Er muss wachsen, ich aber kleiner werden
„Freut euch im Herrn zu jeder Zeit!“– so das Motto dieses Sonntags. Doch der Auftakt des Evangeliums stimmt uns nicht gerade zur Freude. Johannes, dessen Aufgabe es war, dem Herrn den Weg zu bereiten und auf ihn hinzuweisen, sitzt im Kerker, weil er den Mut hatte, den König Herodes wegen des Ehebruchs mit der Frau seines Bruders scharf zurechtzuweisen (Mt14, 3ff.) Damit hatte er sein Leben verwirkt, und sein Sendungsauftrag wird so ein jähes Ende finden. Prophetenschicksal! Aus dieser furchtbaren Lage heraus stellt er an Jesus die Frage: „Bist du der, der kommen soll, oder müssen wir auf einen anderen warten?“
Es gibt viele Versuche, die beklemmende Anfrage des Täufers an Jesus zu erklären. Manche sehen das Motiv im unterschiedlichen, ja gegensätzlichen Verkündigungsund Wirkungsstil der beiden. Einerseits der in Wort, Gestalt und Kleidung höchststrenge Bußprediger, der seine Zuhörer als Schlangenbrut anschimpft und die schonungslose
Säuberung der Tenne androht (vgl. Mt 3,7.12). Anderseits der barmherzige Samariter: Er ist den Menschen nahe, er beugt sich über die Bedrückten und richtet sie auf, er heilt die Kranken, er sucht die Verlorenen auf und sitzt mit Sündern zu Tisch, um sie auf den Weg des Heils zurückzuführen, ohne sie zu verurteilen.
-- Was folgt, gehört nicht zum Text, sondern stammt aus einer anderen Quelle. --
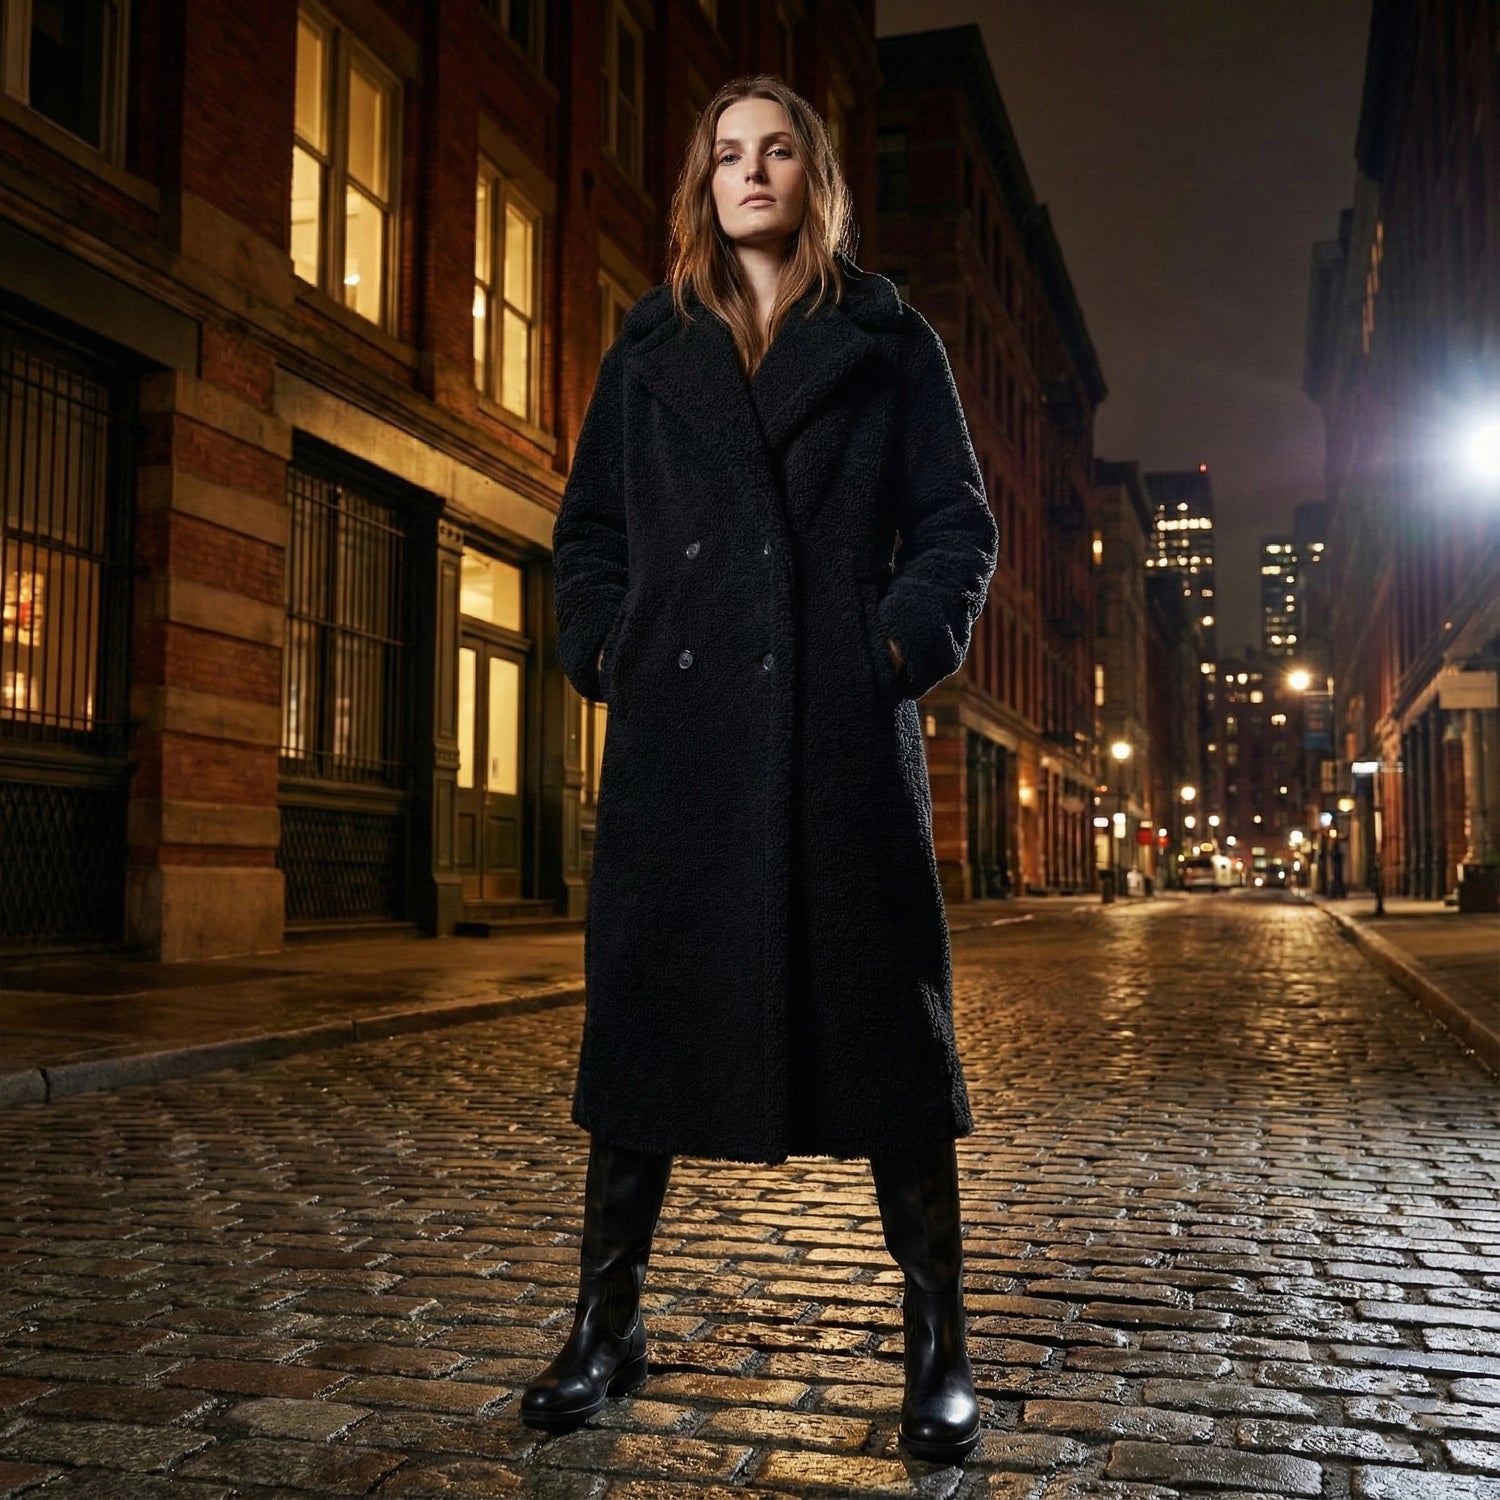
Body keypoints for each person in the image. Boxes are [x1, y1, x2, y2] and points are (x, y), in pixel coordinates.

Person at [522, 74, 999, 1466]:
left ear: (814, 176)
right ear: (702, 182)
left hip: (841, 742)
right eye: (726, 151)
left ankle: (939, 1345)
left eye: (776, 148)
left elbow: (956, 525)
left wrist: (895, 650)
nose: (751, 171)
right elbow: (589, 533)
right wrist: (609, 648)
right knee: (642, 1034)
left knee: (889, 1044)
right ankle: (605, 1324)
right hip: (682, 745)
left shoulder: (888, 337)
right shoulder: (648, 346)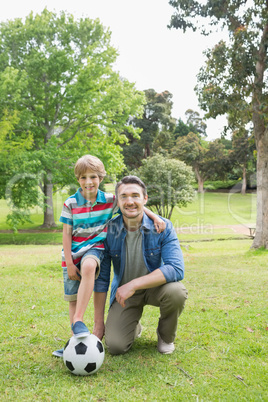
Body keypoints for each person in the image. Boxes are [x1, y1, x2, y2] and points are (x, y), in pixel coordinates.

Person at [53, 156, 165, 357]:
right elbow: (66, 233)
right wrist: (69, 262)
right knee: (73, 299)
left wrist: (155, 217)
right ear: (78, 179)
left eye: (93, 177)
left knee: (88, 267)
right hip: (72, 254)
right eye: (83, 177)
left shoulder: (110, 200)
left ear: (101, 178)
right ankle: (73, 342)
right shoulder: (70, 203)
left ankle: (79, 319)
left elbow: (132, 204)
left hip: (96, 248)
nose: (89, 182)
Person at [94, 175, 188, 355]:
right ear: (118, 201)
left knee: (176, 292)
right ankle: (133, 326)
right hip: (125, 295)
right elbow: (102, 279)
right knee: (115, 346)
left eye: (135, 195)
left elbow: (176, 268)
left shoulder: (162, 227)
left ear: (145, 199)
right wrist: (99, 324)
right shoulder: (109, 231)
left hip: (156, 288)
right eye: (124, 196)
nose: (130, 201)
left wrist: (134, 284)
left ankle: (165, 336)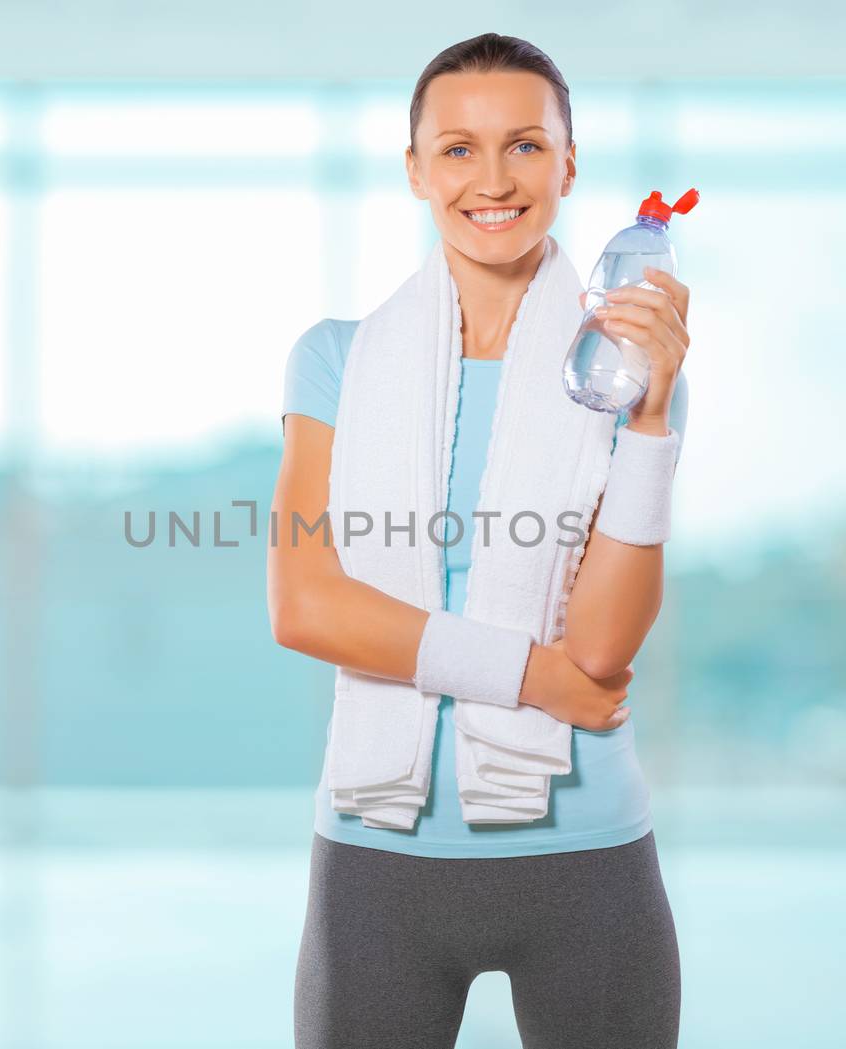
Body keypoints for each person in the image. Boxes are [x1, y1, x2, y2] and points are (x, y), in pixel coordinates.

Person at [269, 34, 693, 1049]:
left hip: (585, 858)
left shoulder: (626, 373)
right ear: (415, 169)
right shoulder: (334, 361)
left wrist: (650, 417)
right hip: (377, 863)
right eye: (457, 150)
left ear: (568, 163)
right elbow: (305, 604)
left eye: (525, 147)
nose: (492, 180)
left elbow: (599, 653)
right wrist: (532, 678)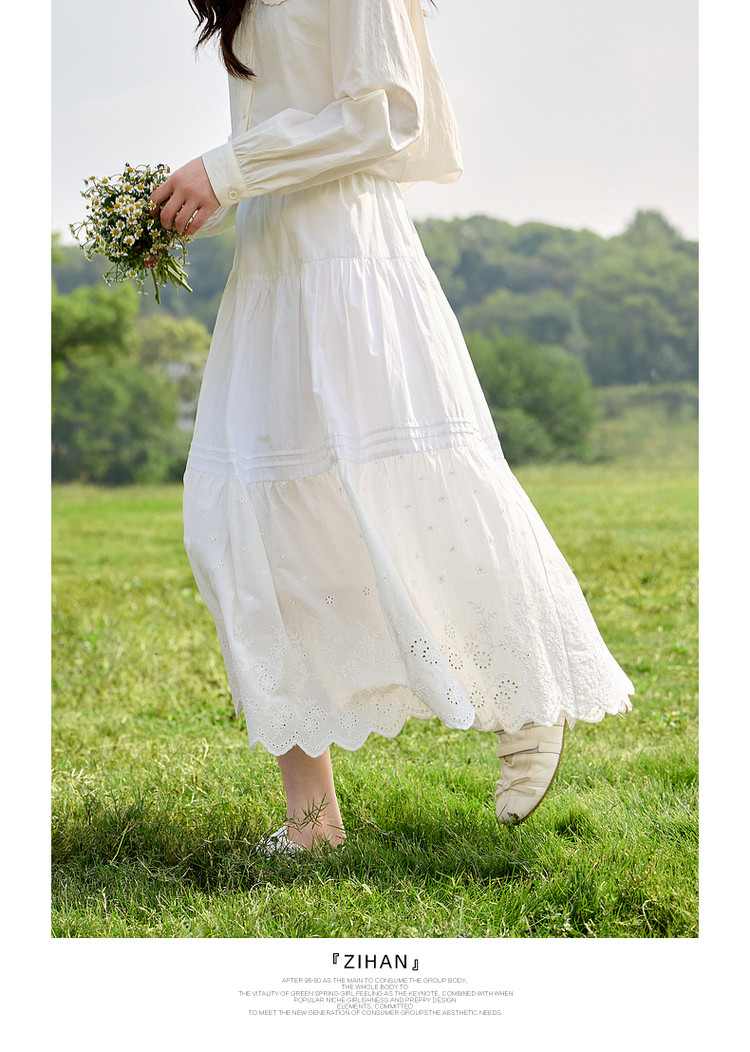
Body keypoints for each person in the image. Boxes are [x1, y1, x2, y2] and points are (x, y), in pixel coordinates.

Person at [150, 0, 634, 853]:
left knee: (424, 486)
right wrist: (194, 200)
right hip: (272, 262)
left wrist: (225, 168)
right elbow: (280, 126)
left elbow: (385, 116)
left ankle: (528, 700)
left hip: (352, 260)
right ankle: (312, 822)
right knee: (252, 525)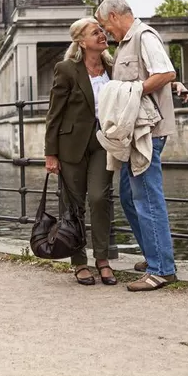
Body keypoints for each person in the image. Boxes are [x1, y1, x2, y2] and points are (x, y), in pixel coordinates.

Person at [94, 0, 179, 292]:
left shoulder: (143, 36)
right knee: (129, 196)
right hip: (136, 132)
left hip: (148, 132)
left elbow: (166, 72)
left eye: (106, 26)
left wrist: (134, 91)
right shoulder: (126, 43)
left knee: (146, 197)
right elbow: (160, 74)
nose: (107, 33)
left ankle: (161, 270)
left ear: (116, 16)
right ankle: (154, 255)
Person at [44, 17, 117, 286]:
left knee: (99, 198)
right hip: (71, 145)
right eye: (95, 32)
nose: (101, 35)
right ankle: (79, 262)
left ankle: (103, 259)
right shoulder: (66, 69)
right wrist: (50, 153)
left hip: (103, 143)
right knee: (72, 205)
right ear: (81, 41)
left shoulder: (112, 67)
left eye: (101, 31)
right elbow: (54, 114)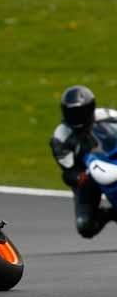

Das mag auch mit der zur Zeit des Johannes weitverbreiteten Messiaserwartung zusammenhängen. Die zeitgenössischen Juden erwarteten einen Messiaskönig, der in Macht und Herrlichkeit auf den Wolken daherkommen und das Königreich Israel in Pracht und Glanz wieder herstellen sollte. Jesus aber kommt, wie es in einem alten Weihnachtslied heißt, „in Menschenhülle“. Gerade in seiner Menschlichkeit, seiner erbarmenden Nähe zu den Menschen lässt er „die Güte und Menschenfreundlichkeit Gottes, unseres Retters“(Tit 3,4) aufleuchten. Das entspricht der Weissagung des Propheten Jesaja (61,1-4), die Jesus dem Täufer als Antwort übersendet. Der letzte der Propheten weiß, was damit gemeint ist.
Manche meinen, das Ansinnen des Täufers als Reflex der Eifersucht auf den Erfolg Jesu deuten zu können. Das ist mit Einschränkungen ein abwegiger Erklärungsversuch.
Johannes ist erfüllt von der Freude am Anbruch des endgültigen Gottesreiches, an der Erneuerung des Bundes. Die Freude des Vorläufers ist auch die adventliche Freude, zu der das Motto des heutigen Sonntags uns aufruft.
Die Mahnung nicht vergessen
Darüber dürfen wir aber die Mahnung des Johannes nicht überhören: „Er muss wachsen, ich aber geringer werden“. Denn auch heute treiben, wie Papst Franziskus unter dem Stichwort „Klerikalismus“stetig anmahnt, Rivalitätsdenken, ungezügelter Ehrgeiz und Machtstreben, Großspurigkeit, Überheblichkeit und Selbstgefälligkeit unter uns Christen, nicht zuletzt unter kirchlichen Amtsträgern, ihre Blüten. Vor allem aber gilt das Wort im Hinblick auf Christus, dessen ganze Existenz geprägt war durch die radikale Entäußerung, die der Philipperbrief (Phil 2,5-11) besingt. Wir müssen uns zurücknehmen. ER muss stetig in uns wachsen und in uns Gestalt annehmen, vornehmlich in diesen Tagen des Advents, da wir uns auf das Fest seiner Geburt vorbereiten. Denn, „wäre Christus tausendmal in Bethlehem geboren, und nicht in dir, du wärest doch verloren“. (Angelus Silesius).